You certainly do; the amount of data buffered can never be larger than the actual number of bytes you've sent out. Bufferbloat happens when you send too much stuff at once and nothing (typically the candidate to do so would be either the congestion window or some intermediate buffer) stops it from piling up in an intermediate buffer. If you just send less from userspace in the first place (which isn't a good thing to do for e.g. a typical web server, but _can_ be for this kind of video conference-like application), it can't pile up anywhere.

(You could argue that strictly speaking, you have no control over the _buffer_ sizes, but that doesn't matter in practice if you're bounding the _buffered data_ sizes.)

Related tangent: it's remarkable to me how a given jpeg can be literally visually indistinguishable from another (by a human on a decent monitor) yet consist of 10-15% as many bytes. I got pretty deep into web performance and image optimization in the late 2000s and it was gratifying to have so much low-hanging fruit.
> Still, you can do an initial bandwidth probe and then look for increasing transmission latency as a sign that the network is congested. Back off your bitrate (and if needed reduce frame rate to maintain sufficient quality) until transmission latency starts to decrease again.

They said playing around with bitrate didn't reduce the latency; all that happened was they got blocky videos with the latency remaining the same.

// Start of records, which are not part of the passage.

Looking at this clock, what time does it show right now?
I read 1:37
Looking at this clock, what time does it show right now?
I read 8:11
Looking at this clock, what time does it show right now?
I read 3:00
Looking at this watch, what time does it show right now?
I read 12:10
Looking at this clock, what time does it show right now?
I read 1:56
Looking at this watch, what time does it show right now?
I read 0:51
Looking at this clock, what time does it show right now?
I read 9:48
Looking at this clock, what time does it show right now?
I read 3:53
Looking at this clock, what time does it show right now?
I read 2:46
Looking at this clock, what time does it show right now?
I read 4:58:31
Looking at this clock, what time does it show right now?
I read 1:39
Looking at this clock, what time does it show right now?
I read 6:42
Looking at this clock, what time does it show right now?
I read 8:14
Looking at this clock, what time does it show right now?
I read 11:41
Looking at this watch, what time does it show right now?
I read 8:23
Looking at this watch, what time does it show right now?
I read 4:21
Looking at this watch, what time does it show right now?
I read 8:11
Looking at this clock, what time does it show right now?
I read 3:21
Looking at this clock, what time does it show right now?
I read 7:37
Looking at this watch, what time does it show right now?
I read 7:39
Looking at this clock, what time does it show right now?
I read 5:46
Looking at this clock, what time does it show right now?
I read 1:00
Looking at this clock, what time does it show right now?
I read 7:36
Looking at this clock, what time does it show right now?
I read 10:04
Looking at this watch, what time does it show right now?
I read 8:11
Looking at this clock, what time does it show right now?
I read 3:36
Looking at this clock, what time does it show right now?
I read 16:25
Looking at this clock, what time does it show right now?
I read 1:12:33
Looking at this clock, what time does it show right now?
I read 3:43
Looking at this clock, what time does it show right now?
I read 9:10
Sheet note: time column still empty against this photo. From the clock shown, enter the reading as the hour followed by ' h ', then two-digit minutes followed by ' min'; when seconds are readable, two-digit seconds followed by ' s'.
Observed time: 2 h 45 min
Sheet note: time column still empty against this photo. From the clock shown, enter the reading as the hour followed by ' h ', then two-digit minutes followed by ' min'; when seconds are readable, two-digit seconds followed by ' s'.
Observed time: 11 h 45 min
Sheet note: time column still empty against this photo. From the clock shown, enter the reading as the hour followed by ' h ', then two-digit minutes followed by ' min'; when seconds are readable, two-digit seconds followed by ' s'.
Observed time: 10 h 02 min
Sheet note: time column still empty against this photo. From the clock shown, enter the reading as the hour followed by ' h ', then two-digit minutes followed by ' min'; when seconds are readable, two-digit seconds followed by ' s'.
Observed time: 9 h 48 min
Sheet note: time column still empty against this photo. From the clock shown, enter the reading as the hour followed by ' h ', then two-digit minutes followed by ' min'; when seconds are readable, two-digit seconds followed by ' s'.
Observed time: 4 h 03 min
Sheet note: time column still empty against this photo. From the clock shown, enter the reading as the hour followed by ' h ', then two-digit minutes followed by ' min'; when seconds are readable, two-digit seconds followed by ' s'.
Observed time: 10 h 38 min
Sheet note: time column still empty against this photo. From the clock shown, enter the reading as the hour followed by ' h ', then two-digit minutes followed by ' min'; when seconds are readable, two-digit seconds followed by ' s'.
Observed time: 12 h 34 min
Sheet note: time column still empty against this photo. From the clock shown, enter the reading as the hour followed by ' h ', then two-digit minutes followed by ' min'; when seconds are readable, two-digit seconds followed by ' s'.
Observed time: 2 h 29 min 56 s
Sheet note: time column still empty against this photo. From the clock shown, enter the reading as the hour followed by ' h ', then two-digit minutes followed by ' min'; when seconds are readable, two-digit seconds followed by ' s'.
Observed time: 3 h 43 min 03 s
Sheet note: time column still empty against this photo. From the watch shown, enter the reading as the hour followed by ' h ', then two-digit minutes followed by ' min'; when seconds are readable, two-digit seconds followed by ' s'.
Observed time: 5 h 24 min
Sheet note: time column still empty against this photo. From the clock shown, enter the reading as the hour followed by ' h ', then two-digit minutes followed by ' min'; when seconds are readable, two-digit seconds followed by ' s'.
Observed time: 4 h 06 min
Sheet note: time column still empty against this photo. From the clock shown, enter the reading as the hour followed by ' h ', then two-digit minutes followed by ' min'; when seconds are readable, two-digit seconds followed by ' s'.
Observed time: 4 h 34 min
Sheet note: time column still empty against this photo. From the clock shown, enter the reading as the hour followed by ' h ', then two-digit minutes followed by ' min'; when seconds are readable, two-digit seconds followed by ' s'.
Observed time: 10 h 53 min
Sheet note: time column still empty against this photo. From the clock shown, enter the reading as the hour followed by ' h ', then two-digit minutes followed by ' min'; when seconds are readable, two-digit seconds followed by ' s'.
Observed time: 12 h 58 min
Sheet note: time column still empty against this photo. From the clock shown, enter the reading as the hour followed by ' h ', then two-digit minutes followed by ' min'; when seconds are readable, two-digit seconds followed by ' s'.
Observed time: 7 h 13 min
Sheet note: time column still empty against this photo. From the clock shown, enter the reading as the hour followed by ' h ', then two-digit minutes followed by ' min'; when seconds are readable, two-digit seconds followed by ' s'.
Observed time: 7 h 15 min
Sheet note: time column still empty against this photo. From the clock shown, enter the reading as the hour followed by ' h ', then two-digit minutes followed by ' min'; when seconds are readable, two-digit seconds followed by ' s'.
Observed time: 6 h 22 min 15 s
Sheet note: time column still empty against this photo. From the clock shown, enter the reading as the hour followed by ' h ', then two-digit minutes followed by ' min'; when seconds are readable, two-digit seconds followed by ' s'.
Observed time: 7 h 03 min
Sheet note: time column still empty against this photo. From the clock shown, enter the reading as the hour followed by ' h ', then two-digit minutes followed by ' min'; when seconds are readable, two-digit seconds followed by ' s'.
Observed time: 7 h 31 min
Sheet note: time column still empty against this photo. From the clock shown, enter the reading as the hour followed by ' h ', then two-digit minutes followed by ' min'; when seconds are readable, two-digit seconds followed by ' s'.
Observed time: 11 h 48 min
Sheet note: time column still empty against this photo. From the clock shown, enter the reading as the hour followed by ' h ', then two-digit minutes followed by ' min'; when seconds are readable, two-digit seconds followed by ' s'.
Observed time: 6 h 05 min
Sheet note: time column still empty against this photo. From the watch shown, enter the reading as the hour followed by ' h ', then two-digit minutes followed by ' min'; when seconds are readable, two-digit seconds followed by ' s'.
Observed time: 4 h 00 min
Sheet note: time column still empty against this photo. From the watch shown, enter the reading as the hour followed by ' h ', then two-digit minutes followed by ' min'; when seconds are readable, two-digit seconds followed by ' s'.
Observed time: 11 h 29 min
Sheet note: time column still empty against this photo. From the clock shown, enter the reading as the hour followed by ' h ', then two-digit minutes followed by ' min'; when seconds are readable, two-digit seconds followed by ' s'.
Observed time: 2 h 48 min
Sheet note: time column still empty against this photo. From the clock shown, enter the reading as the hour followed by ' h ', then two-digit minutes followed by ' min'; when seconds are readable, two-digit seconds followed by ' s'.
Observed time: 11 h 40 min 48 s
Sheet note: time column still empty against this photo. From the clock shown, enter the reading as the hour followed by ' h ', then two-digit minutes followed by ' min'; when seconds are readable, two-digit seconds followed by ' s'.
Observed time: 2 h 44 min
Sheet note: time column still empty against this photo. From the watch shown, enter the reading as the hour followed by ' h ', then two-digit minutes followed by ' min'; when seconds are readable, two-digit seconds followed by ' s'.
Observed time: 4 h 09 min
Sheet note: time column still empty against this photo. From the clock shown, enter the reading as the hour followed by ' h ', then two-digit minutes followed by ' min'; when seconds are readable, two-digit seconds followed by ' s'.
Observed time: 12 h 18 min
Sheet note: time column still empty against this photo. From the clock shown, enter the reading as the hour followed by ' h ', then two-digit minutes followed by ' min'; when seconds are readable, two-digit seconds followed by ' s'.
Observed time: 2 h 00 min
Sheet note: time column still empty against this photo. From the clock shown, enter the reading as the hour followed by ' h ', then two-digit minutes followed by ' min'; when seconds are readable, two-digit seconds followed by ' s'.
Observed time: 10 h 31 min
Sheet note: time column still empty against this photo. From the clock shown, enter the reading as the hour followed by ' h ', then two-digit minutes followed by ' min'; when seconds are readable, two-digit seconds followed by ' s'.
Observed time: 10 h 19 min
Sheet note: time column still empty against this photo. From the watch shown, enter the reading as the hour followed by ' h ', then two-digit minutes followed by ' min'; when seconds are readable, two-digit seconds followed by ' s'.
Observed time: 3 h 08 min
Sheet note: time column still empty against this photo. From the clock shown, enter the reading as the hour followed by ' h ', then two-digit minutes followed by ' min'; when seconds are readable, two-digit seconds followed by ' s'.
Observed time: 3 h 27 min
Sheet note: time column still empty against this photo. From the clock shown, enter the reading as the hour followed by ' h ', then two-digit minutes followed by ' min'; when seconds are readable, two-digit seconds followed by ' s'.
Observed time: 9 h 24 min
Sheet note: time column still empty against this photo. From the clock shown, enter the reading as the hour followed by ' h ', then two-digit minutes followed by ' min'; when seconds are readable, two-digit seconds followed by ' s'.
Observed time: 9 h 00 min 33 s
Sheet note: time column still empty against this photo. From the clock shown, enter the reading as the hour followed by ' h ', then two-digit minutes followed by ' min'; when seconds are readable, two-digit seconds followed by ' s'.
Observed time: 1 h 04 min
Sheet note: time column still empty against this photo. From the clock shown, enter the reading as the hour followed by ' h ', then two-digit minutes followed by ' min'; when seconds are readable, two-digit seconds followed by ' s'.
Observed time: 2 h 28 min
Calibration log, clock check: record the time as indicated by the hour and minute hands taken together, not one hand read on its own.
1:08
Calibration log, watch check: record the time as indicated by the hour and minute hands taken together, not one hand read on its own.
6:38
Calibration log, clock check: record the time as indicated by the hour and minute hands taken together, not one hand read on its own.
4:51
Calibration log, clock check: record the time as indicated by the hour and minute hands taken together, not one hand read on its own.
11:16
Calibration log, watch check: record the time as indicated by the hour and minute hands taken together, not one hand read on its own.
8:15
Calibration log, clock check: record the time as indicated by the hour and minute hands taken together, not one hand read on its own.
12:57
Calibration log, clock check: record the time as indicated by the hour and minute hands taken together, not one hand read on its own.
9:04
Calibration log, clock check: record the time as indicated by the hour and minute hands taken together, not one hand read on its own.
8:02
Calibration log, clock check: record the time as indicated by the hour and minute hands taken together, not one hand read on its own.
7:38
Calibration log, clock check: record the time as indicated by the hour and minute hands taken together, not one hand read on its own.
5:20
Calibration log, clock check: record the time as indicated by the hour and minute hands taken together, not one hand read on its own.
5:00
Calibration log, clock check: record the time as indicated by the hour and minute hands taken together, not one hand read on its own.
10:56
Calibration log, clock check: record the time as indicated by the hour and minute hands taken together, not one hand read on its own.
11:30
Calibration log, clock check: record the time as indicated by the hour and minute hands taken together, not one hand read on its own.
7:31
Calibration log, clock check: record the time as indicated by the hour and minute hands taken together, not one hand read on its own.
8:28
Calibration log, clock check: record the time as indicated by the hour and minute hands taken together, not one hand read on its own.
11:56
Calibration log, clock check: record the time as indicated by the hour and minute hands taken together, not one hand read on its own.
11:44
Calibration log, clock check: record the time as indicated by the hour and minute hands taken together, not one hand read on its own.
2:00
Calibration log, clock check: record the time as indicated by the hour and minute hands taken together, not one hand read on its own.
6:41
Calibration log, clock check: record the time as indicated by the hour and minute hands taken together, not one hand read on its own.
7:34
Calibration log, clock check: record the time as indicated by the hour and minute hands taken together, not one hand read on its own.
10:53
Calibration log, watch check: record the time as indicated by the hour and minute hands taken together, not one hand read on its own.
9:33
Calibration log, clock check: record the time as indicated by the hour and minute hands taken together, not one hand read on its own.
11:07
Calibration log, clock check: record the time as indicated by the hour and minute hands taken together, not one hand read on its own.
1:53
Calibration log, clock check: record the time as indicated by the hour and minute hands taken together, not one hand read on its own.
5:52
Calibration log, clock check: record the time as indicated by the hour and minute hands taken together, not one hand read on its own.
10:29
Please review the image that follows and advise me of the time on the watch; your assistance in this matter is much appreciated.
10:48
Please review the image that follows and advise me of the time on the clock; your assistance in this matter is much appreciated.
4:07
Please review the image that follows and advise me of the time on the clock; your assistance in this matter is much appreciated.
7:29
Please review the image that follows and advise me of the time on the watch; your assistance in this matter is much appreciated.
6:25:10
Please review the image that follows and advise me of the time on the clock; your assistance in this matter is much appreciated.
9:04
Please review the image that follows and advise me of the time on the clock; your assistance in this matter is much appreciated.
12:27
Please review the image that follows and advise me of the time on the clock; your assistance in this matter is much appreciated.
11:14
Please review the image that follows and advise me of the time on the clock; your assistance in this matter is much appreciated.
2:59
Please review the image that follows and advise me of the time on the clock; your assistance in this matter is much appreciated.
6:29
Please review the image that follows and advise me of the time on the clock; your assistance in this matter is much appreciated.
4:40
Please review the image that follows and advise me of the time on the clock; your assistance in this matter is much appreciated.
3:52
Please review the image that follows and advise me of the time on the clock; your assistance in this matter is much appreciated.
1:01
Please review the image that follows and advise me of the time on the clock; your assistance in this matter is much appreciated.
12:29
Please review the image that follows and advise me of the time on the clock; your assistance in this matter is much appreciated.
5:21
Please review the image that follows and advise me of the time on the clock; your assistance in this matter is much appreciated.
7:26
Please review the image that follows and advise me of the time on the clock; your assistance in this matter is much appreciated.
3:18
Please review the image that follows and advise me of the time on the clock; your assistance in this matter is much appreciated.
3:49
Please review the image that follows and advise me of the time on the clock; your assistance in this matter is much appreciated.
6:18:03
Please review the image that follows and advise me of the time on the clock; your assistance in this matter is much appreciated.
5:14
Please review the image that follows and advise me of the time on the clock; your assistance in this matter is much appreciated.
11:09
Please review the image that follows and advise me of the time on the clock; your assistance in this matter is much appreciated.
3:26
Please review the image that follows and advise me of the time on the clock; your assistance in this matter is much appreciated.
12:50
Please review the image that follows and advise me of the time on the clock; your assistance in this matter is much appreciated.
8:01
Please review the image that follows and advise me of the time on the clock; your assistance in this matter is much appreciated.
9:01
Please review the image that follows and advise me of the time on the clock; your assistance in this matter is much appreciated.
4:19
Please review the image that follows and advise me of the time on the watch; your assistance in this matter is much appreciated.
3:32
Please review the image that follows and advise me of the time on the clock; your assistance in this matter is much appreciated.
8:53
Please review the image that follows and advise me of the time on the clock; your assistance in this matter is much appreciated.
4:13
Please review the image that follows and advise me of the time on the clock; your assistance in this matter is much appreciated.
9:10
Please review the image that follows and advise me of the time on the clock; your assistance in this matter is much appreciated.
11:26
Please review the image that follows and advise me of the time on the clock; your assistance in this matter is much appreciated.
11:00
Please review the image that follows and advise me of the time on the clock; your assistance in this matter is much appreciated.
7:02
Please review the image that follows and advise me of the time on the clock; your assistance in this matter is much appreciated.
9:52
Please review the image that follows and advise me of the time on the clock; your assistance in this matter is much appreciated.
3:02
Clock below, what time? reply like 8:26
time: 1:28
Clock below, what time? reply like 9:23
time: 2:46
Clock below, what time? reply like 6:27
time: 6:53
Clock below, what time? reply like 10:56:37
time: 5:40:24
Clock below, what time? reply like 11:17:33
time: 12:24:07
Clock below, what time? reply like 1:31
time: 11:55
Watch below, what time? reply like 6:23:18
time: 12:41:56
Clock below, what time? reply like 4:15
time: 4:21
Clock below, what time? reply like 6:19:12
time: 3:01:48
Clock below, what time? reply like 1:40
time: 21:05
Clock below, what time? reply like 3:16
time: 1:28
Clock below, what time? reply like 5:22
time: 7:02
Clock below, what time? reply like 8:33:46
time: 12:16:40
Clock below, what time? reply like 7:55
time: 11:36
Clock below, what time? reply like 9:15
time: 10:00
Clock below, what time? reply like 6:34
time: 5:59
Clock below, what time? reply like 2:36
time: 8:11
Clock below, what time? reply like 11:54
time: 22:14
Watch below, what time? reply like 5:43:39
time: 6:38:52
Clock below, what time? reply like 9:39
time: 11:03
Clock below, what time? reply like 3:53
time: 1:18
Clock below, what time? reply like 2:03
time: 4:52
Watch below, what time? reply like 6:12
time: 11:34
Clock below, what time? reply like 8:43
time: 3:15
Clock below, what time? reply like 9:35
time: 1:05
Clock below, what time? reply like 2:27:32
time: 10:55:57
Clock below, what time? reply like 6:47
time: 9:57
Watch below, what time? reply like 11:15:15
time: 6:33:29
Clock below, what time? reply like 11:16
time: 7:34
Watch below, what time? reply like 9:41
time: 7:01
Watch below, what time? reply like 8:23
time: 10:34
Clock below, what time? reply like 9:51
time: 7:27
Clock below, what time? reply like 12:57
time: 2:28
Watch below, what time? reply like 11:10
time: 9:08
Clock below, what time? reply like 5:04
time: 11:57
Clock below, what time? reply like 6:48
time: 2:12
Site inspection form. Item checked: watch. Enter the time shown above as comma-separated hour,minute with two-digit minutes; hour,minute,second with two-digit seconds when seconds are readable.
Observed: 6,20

I am almost sure that the most perfect solution would involve using a video codec protocol but the issue is implementation complexity and having to implement a production encoder yourself if your usecase is unusual.

This is exactly the point of the article they tried keyframes only but their library had a bug that broke it

Regarding the encoding efficiency, I imagine the problem is that the compromise in quality shows in the space dimension (aka fewer or blurry pixels) rather than in time. Users need to read text clearly, so the compromise in the time dimension (fewer frames) sounds just fine.
Nothing stopping you from encoding h264 at a low frame rate like 5 or 10 fps. In webRTC, you can actually specify how you want to handle low bitrate situations with degredationPreference. If set to maintain-resolution, it will prefer sacrificing frame rate.